The Essential Learning Group is an organization with an unusual mixture of staff engaged in a very special undertaking. Every success depends on a spirit of broad collaboration and mutual understanding, and every professional here is both nourished and challenged by the broad, highly international dynamic that prevails at ELG. The beauty and effectiveness of this culture is evident in the breadth of our capability.
No special education practitioner in Shanghai offers as many services as we do, and it is no coincidence that no other company in our field has as large or as diverse a staff. We have assembled a staff comprised of people from across five continents, speaking many languages and carrying with them the differences in perspective and life experience that are such a crucial component of our success.
I have been exposed to a broader array of approaches to many areas of special education at The Essential Learning Group than I ever would have in the Netherlands. A form of occupational therapy practiced mainly in the Philippines, for example, or a set of protocols from Canada may prove to be useful tools that I would have been unlikely to acquire in Europe.
As The Essential Learning Group offers many helpful points of contrast, it also places demands on our patience and communications skills that come out in small and unexpected ways. For example, it is customary in the Netherlands to check in with colleagues before leaving the office for home, whereas in American companies it is perfectly natural to pick up one’s things and walk directly out the door. Without a special kind of care on all of our parts, small differences of this sort might accumulate and interfere with the work we do, and so we have all had to cultivate a flexible disposition towards our colleagues’ expectations and communication styles.
This cooperative and dynamic work environment has a way of thrusting us into unexpected moments of leadership. I had just such an opportunity in my first year in China. I was asked to give a professional development talk on social skills training. It was an area in which I had practiced for a time in the Netherlands, but would not have considered an area in which I was enough of an authority to lecture my peers. Eventually, it occurred to me that I was almost certainly one of Shanghai’s leading authorities on social skills training practices, and that made it easier to stand at the podium and share my knowledge.

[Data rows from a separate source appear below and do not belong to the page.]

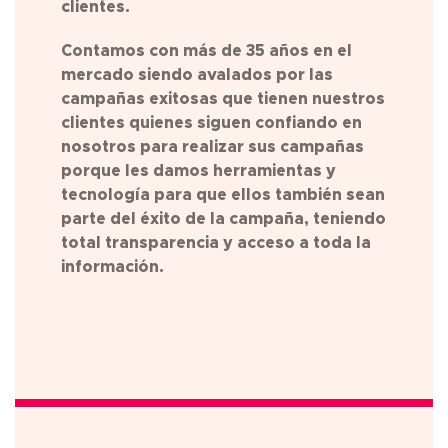
clientes.
Contamos con más de 35 años en el
mercado siendo avalados por las
campañas exitosas que tienen nuestros
clientes quienes siguen confiando en
nosotros para realizar sus campañas
porque les damos herramientas y
tecnología para que ellos también sean
parte del éxito de la campaña, teniendo
total transparencia y acceso a toda la
información.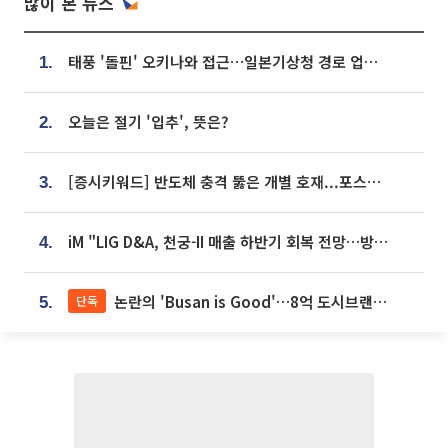
많이 본 뉴스
태풍 '돌핀' 오키나와 접근…일본기상청 경로 업데이트
1.
오늘은 절기 '입추', 뜻은?
2.
[증시키워드] 반도체 충격 뚫은 개별 호재...포스코퓨처엠·에코프로·한화솔루션 '눈길'
3.
iM "LIG D&A, 천궁-II 매출 하반기 회복 전망…방산 톱픽 유지"
4.
논란의 'Busan is Good'…8억 도시브랜드, 용산 대통령실 CI 업체가 수행
단독
5.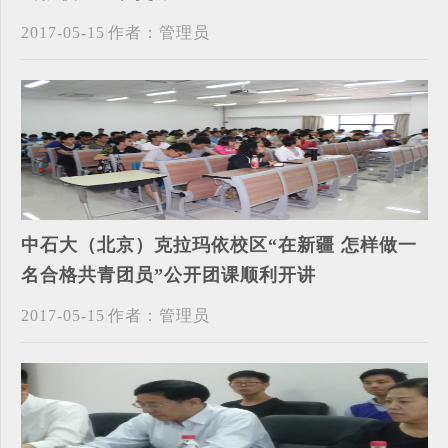
2017-05-15
作者：管理员
中石大（北京）克拉玛依校区“在新疆 怎样做一
名合格共青团员”公开团课顺利开讲
2017-05-15
作者：管理员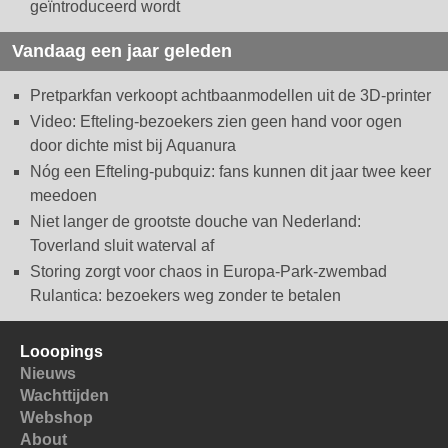
geïntroduceerd wordt
Vandaag een jaar geleden
Pretparkfan verkoopt achtbaanmodellen uit de 3D-printer
Video: Efteling-bezoekers zien geen hand voor ogen
door dichte mist bij Aquanura
Nóg een Efteling-pubquiz: fans kunnen dit jaar twee keer
meedoen
Niet langer de grootste douche van Nederland:
Toverland sluit waterval af
Storing zorgt voor chaos in Europa-Park-zwembad
Rulantica: bezoekers weg zonder te betalen
Looopings
Nieuws
Wachttijden
Webshop
About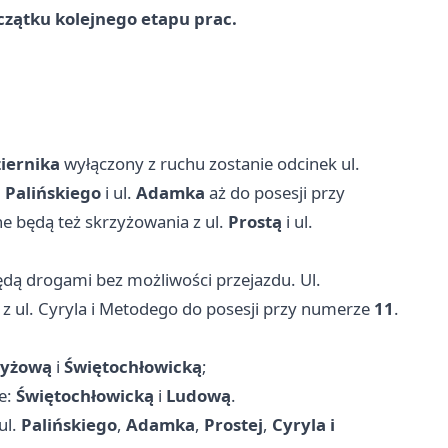
czątku kolejnego etapu prac.
iernika
wyłączony z ruchu zostanie odcinek ul.
.
Palińskiego
i ul.
Adamka
aż do posesji przy
ne będą też skrzyżowania z ul.
Prostą
i ul.
dą drogami bez możliwości przejazdu. Ul.
z ul. Cyryla i Metodego do posesji przy numerze
11
.
zyżową
i
Świętochłowicką
;
ce:
Świętochłowicką
i
Ludową
.
ul.
Palińskiego
,
Adamka
,
Prostej
,
Cyryla i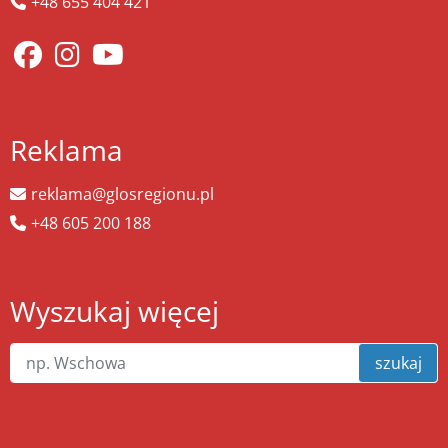
+48 655 404 421
Reklama
reklama@glosregionu.pl
+48 605 200 188
Wyszukaj więcej
szukaj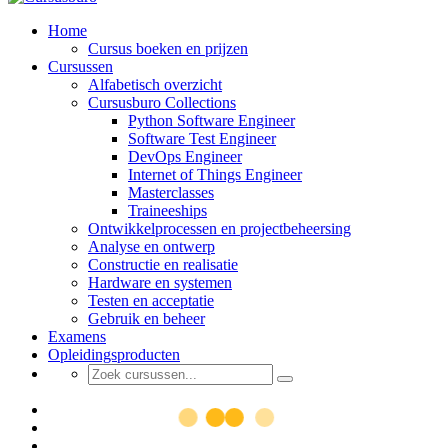
Home
Cursus boeken en prijzen
Cursussen
Alfabetisch overzicht
Cursusburo Collections
Python Software Engineer
Software Test Engineer
DevOps Engineer
Internet of Things Engineer
Masterclasses
Traineeships
Ontwikkelprocessen en projectbeheersing
Analyse en ontwerp
Constructie en realisatie
Hardware en systemen
Testen en acceptatie
Gebruik en beheer
Examens
Opleidingsproducten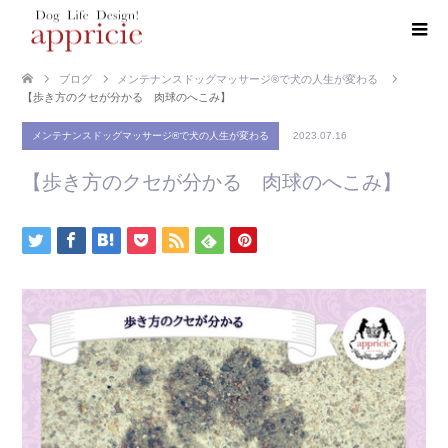
ブログ
メンテナンスドッグマッサージ®で犬の人生が変わる
【歩き方のクセが分かる 肉球のへこみ】
メンテナンスドッグマッサージ®で犬の人生が変わる
2023.07.16
【歩き方のクセが分かる 肉球のへこみ】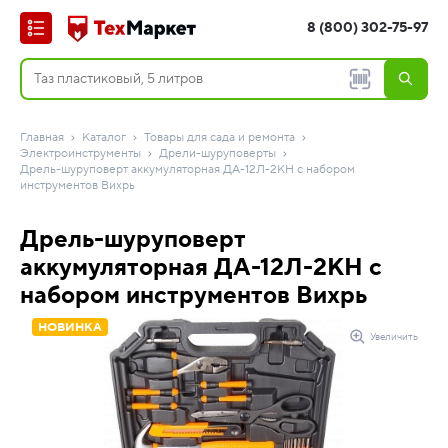
8 (800) 302-75-97
Главная
Каталог
Товары для сада и ремонта
Электроинструменты
Дрели-шуруповерты
Дрель-шуруповерт аккумуляторная ДА-12Л-2КН с набором
инструментов Вихрь
Дрель-шуруповерт
аккумуляторная ДА-12Л-2КН с
набором инструментов Вихрь
НОВИНКА
Увеличить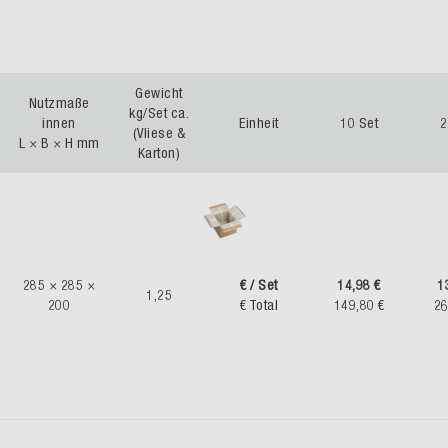
Gewicht
Nutzmaße
kg/Set ca.
innen
Einheit
10 Set
2
(Vliese &
L × B × H mm
Karton)
285 × 285 ×
€ / Set
14,98 €
1
1,25
200
€ Total
149,80 €
26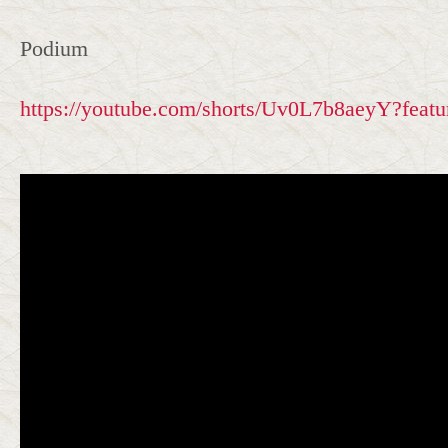
Podium
https://youtube.com/shorts/Uv0L7b8aeyY?featu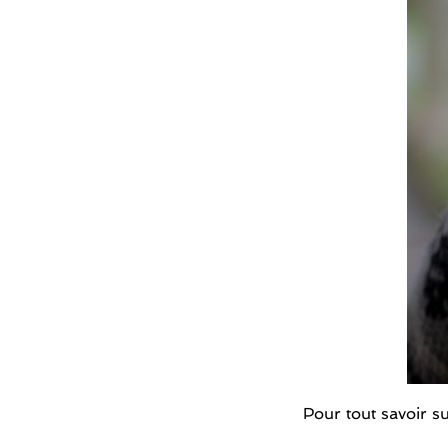
Pour tout savoir su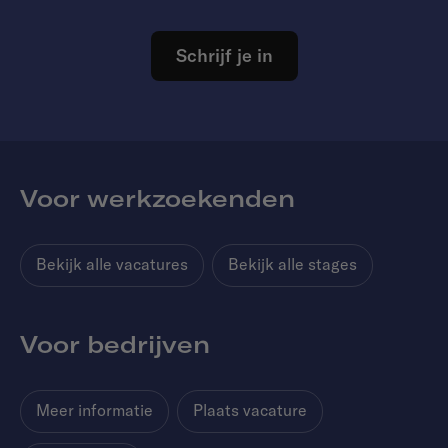
Schrijf je in
Voor werkzoekenden
Bekijk alle vacatures
Bekijk alle stages
Voor bedrijven
Meer informatie
Plaats vacature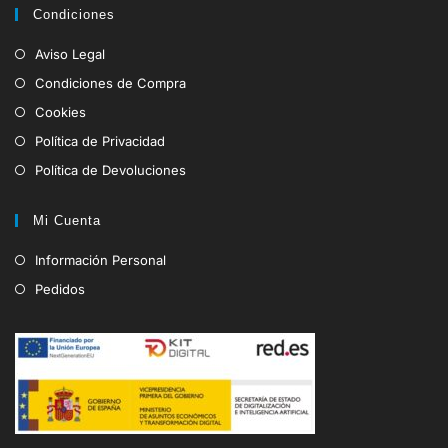
Condiciones
Aviso Legal
Condiciones de Compra
Cookies
Política de Privacidad
Política de Devoluciones
Mi Cuenta
Información Personal
Pedidos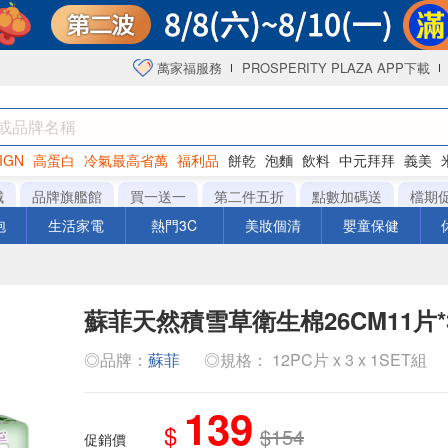
萬家福服務
PROSPERITY PLAZA APP下載
IGN
高蛋白
冷氣最高省萬
福利品
餅乾
泡麵
飲料
中元拜拜
義美
海苔
城
品牌旗艦館
買一送一
第二件五折
點數加碼送
檔期
泡
生活家電
熱門3C
美妝個清
嬰童保健
蘇菲天然積雪草衛生棉26CM11片*
◎品牌：
蘇菲
◎規格： 12PC片 x 3 x 1SET組
139
$
$154
促銷價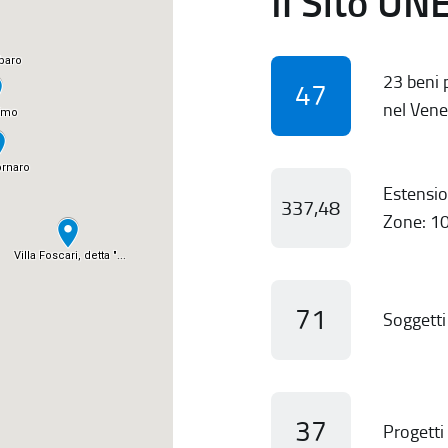
Il Sito UN
23 beni p
47
nel Vene
Estensio
337,48
Zone: 10
71
Soggetti 
37
Progetti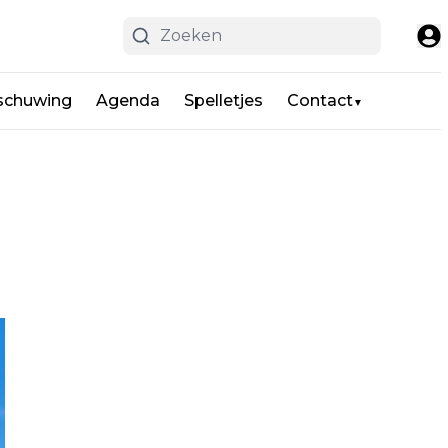
schuwing
Agenda
Spelletjes
Contact
▼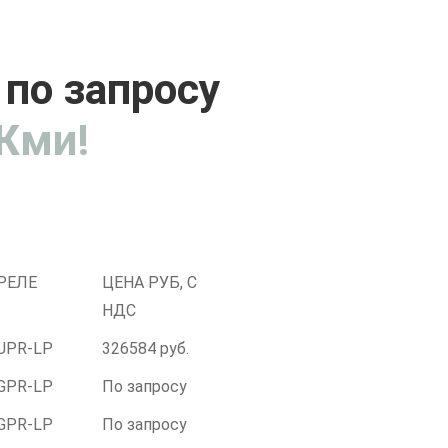
по запросу
Жми!
РЕЛЕ
ЦЕНА РУБ, С
НДС
UPR-LP
326584 руб.
GPR-LР
По запросу
GPR-LР
По запросу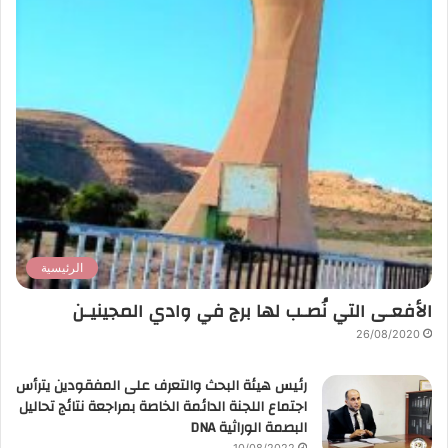
الرئيسية
الأفعـى التي نُصـب لها برج في وادي المجينيـن
26/08/2020
رئيس هيئة البحث والتعرف على المفقودين يترأس
اجتماع اللجنة الدائمة الخاصة بمراجعة نتائج تحاليل
البصمة الوراثية DNA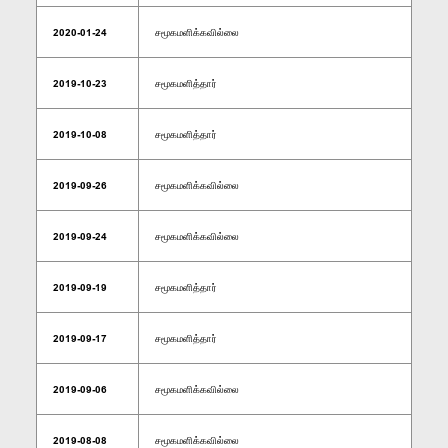
2020-01-24
சமூகமளிக்கவில்லை
2019-10-23
சமூகமளித்தார்
2019-10-08
சமூகமளித்தார்
2019-09-26
சமூகமளிக்கவில்லை
2019-09-24
சமூகமளிக்கவில்லை
2019-09-19
சமூகமளித்தார்
2019-09-17
சமூகமளித்தார்
2019-09-06
சமூகமளிக்கவில்லை
2019-08-08
சமூகமளிக்கவில்லை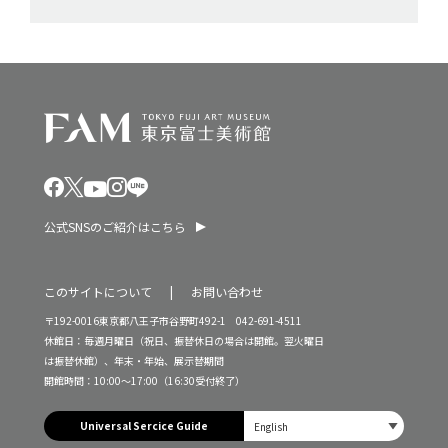
公式SNSのご紹介はこちら
このサイトについて
お問い合わせ
〒192-0016東京都八王子市谷野町492-1 042-691-4511
休館日：毎週月曜日（祝日、振替休日の場合は開館。翌火曜日
は振替休館）、年末・年始、展示替期間
開館時間：10:00～17:00（16:30受付終了）
Universal Sercice Guide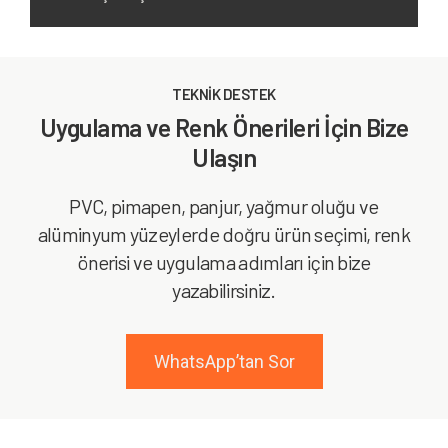
TEKNİK DESTEK
Uygulama ve Renk Önerileri İçin Bize
Ulaşın
PVC, pimapen, panjur, yağmur oluğu ve
alüminyum yüzeylerde doğru ürün seçimi, renk
önerisi ve uygulama adımları için bize
yazabilirsiniz.
WhatsApp’tan Sor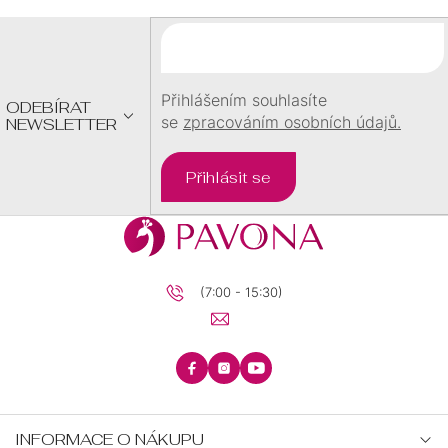
A
T
Í
Přihlášením souhlasíte
ODEBÍRAT
se
zpracováním osobních údajů.
NEWSLETTER
Přihlásit se
(7:00 - 15:30)
INFORMACE O NÁKUPU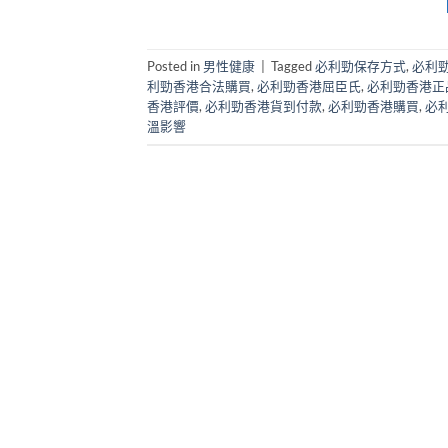
Posted in
男性健康
|
Tagged
必利勁保存方式
,
必利
利勁香港合法購買
,
必利勁香港屈臣氏
,
必利勁香港正
香港評價
,
必利勁香港貨到付款
,
必利勁香港購買
,
必
溫影響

By no means is this unique to my experience. It is the nature of what we are doing. Many of our professionals find themselves called upon to offer their expertise to the broader community in seminars, in which we brief parents, educators and other interested parties on the nature of learning and developmental impediments as well as what is known about how best to intervene. We encourage you to review our calendar and join us as often as you can.
Our specialists represent 14 different countries (Canada, US, Argentina, South Africa, Netherlands, France, Germany, Denmark, Hong Kong, Taiwan, China, Philippines, Pakistan, and Israel) and provide services in 13 languages (English, Spanish, Afrikaans, Dutch, French, German, Danish, Mandarin, Cantonese, Hebrew, Urdu, Filipino, and Hokkien).
Global Outreach Director
Karlijn was an independent practitioner in the Netherlands before coming to Shanghai in 2010. Her extensive knowledge of children’s development makes her a valuable resource to parents in determining how best to address their children’s learning needs.